In that speech, Trump promised, “We’re going to open up tracts of federal land for housing construction. We desperately need housing for people who can’t afford what’s going on now.”
As of mid-2023, there had been a housing shortage of nearly four million homes, according to the National Association of Realtors. Americans all over the country were either priced out of buying new homes due to low inventory, trapped in their existing homes by sky-high mortgage rates, or facing exorbitant rent hikes thanks to corporate investors buying up rental properties. Americans needed help, and Trump promised it.
Cut to March of 2026, when Trump reportedly told House Speaker Mike Johnson, “No one gives a sh*t about housing.”
That kind of thinking may explain why Trump this week suddenly announced he was canceling a signing ceremony for the bipartisan “21st Century ROAD to Housing Act,” a housing bill co-sponsored by Sens.
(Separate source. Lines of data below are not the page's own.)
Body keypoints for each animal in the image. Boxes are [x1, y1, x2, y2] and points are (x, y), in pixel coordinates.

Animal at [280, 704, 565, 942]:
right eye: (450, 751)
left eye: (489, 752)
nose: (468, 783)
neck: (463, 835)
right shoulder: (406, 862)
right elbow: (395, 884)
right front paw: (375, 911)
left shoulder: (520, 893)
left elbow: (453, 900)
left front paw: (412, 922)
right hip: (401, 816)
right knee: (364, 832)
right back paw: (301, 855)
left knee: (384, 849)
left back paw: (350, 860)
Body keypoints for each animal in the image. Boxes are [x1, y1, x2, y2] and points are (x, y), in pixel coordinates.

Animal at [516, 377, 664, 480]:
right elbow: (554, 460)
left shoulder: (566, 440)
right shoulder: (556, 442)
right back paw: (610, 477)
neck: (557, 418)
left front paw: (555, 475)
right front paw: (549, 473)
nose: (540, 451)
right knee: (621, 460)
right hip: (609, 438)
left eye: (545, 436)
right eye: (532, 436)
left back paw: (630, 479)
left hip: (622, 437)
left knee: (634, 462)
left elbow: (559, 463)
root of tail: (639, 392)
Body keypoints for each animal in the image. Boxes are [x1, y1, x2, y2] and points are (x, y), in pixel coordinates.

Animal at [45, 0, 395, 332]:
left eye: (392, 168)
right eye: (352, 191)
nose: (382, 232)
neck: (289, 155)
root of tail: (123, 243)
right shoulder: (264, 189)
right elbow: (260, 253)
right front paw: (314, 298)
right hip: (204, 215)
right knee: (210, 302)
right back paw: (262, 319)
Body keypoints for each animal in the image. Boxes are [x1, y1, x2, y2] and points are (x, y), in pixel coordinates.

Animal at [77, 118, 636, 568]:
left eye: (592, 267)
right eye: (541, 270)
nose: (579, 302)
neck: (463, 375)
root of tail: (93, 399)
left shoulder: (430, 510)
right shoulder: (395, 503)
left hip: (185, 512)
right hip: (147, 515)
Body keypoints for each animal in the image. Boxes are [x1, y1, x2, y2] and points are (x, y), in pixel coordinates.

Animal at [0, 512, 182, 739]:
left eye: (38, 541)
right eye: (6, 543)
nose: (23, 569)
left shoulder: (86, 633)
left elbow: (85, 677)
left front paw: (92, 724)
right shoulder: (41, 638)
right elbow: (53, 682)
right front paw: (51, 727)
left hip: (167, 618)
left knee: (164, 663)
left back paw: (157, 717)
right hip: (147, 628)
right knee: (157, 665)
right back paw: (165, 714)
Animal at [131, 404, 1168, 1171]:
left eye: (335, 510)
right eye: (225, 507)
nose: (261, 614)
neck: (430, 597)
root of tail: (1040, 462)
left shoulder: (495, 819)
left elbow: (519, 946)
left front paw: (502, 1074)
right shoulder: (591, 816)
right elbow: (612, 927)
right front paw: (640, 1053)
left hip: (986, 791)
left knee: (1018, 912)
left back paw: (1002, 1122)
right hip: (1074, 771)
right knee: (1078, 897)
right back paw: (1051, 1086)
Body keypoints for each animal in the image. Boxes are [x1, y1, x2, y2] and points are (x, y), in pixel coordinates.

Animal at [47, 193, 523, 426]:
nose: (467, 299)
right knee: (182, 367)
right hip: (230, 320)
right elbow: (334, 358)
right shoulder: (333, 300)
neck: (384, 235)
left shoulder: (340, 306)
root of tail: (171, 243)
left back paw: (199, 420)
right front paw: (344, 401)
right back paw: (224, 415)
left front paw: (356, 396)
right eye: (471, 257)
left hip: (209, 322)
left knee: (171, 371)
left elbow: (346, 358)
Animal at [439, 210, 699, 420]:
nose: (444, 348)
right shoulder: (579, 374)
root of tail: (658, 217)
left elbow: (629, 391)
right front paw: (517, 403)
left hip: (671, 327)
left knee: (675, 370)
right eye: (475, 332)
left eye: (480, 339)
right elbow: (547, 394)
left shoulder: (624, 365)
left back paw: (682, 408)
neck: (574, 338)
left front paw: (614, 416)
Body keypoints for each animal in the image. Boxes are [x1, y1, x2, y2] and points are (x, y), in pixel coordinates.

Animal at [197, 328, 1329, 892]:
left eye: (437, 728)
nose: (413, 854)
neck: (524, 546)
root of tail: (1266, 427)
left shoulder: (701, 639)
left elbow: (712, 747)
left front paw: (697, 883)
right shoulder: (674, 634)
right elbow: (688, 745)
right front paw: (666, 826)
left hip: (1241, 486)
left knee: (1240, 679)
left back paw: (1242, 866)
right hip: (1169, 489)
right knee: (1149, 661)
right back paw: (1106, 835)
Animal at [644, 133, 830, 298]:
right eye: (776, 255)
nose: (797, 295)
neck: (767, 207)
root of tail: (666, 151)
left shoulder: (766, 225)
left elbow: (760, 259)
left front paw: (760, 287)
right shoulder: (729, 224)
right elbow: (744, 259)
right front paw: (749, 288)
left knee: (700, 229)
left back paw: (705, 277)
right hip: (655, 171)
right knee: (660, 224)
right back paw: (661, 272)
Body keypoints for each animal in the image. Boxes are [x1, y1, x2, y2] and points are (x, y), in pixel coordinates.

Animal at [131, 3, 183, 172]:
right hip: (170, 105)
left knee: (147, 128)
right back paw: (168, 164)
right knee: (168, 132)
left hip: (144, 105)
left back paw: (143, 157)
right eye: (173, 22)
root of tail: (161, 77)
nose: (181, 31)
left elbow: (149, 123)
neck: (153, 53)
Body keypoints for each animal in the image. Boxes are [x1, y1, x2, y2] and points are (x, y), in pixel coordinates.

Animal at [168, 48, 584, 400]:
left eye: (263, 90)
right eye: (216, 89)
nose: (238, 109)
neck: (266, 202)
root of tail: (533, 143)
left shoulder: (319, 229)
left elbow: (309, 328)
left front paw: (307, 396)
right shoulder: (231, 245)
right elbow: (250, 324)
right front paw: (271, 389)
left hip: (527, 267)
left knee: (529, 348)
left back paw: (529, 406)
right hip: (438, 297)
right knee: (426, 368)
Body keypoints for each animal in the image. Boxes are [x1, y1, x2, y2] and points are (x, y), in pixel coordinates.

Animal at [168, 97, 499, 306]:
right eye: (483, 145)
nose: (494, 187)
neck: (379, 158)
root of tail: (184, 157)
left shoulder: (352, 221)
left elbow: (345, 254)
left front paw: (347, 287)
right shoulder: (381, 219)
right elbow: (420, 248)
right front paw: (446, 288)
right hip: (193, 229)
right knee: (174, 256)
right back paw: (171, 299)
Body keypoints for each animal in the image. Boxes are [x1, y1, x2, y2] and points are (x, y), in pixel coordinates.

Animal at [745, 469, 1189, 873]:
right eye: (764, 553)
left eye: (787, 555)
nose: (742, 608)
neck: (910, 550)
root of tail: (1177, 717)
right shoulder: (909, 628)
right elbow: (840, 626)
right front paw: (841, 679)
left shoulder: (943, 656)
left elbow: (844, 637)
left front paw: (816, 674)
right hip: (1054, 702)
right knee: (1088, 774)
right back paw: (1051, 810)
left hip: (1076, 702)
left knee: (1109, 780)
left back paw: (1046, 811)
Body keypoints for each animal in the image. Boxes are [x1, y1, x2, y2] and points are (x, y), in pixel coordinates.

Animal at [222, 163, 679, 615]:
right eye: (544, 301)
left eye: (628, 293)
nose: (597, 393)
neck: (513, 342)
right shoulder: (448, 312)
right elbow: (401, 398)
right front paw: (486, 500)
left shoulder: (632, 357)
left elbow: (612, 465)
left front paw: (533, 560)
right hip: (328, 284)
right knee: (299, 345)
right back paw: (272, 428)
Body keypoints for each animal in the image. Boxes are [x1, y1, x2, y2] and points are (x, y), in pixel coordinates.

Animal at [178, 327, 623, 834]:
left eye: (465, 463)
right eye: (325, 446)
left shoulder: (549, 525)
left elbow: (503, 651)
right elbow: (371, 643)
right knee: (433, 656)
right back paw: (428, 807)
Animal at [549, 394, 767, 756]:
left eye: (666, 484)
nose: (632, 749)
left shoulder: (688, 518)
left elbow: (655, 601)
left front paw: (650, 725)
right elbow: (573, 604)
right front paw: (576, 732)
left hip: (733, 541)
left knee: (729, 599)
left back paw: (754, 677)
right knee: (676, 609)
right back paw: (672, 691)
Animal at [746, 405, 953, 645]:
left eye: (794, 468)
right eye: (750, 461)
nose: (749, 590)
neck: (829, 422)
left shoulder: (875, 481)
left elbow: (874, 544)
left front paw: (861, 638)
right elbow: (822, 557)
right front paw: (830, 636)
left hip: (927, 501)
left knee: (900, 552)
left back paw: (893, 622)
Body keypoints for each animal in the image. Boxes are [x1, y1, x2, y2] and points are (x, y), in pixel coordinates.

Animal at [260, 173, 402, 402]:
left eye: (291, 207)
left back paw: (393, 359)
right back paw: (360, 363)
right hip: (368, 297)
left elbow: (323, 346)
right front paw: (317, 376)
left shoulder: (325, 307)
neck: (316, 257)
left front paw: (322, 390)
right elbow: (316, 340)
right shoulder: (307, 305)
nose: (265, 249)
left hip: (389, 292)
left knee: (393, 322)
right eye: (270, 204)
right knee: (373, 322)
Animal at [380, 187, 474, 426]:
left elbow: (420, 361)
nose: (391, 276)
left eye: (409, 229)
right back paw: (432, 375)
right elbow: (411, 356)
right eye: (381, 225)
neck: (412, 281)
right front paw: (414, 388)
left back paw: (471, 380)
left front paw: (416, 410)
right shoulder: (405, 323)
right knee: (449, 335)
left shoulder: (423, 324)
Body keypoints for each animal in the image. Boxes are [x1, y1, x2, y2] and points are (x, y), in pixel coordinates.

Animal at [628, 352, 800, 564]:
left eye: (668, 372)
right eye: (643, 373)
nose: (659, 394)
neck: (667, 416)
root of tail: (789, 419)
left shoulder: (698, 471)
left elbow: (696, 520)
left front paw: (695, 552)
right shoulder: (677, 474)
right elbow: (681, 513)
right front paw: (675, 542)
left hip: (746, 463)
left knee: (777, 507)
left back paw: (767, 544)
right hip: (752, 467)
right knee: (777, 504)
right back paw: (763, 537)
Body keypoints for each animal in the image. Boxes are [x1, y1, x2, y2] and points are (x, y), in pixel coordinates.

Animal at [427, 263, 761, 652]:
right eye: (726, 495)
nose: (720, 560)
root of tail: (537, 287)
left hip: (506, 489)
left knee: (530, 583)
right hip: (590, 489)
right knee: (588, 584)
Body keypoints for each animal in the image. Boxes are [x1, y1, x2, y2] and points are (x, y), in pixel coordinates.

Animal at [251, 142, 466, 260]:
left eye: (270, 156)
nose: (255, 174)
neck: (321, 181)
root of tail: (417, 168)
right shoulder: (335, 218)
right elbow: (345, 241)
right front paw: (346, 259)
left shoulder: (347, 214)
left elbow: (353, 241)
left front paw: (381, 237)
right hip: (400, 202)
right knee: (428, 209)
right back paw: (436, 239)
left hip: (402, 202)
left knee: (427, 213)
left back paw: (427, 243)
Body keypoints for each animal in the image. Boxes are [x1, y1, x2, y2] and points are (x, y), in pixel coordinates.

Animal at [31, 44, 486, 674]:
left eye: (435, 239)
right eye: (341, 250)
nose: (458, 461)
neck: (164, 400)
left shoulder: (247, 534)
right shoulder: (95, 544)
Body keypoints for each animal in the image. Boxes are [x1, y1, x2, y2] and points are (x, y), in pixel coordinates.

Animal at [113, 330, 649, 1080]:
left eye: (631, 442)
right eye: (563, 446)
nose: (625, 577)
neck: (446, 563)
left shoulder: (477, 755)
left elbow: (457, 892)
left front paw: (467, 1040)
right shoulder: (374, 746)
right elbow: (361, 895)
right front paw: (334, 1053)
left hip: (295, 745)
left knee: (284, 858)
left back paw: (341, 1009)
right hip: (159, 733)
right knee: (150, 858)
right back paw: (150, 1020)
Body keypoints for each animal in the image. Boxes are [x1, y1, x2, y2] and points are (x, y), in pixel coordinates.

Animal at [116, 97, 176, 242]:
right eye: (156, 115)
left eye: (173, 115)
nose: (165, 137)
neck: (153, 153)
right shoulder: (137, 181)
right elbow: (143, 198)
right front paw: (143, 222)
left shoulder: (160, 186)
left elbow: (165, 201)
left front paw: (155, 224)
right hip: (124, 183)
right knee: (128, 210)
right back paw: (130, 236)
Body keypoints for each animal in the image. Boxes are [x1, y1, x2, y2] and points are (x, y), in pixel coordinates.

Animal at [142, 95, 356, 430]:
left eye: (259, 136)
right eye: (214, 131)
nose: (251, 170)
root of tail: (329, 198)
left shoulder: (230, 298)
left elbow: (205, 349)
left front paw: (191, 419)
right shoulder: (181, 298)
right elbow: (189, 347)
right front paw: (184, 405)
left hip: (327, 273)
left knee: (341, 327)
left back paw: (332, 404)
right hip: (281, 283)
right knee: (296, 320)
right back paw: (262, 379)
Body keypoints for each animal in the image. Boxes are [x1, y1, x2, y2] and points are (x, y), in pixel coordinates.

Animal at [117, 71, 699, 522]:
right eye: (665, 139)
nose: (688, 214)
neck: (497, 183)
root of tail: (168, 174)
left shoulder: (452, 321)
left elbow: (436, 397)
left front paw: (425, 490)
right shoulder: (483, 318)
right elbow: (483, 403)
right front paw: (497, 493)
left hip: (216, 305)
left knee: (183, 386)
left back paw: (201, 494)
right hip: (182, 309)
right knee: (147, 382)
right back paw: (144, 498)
Elizabeth Warren and Tim Scott that passed the House 358-32 and was approved in the Senate on Monday.
Trump instead demanded Congress pass the SAVE America Act, his controversial election grievance bill that doesn’t have enough Republican support to get passed in the Senate.
It’s just the latest in a line of policy self-owns where Trump has seemingly intentionally made life more difficult for Republicans hoping to keep their majority. Despite midterm elections occurring in the midst of a blistering economy and an unpopular war, they were surely hoping the housing bill would give them something — anything — to brag about when they returned home to their districts.
And very much to the contrary, Americans do give a sh*t about housing. According to a recent survey by the Bipartisan Policy Center, a whopping 79% say the cost of housing is extremely or very important to them. Eighty-three percent say Congress should take action on the issue — like it just did. Eighty-nine percent say the House and Senate need to work together to pass affordable housing legislation — like they just did. And 63% say they would be more likely to vote for a lawmaker if they helped pass legislation to build more affordable homes and lower housing costs — like they just did.
There aren’t many issues that unite Americans like housing does, and very few bipartisan policy wins Congress can point to, and yet, Trump is holding that bill hostage in order to get his pet project — which doesn’t even have the support of his own party — pushed through.
If you’re trying to make sense of something so nonsensical, as I’m sure many Republican lawmakers are, it’s certainly sad but not actually all that complicated. Trump said what he needed to get reelected and then promptly abandoned his promises in order to pursue his own self-interests, even if those interests are bad for Republicans and bad for voters.
That’s just the kind of guy he is.
S.E. Cupp is the host of "S.E. Cupp Unfiltered" on CNN.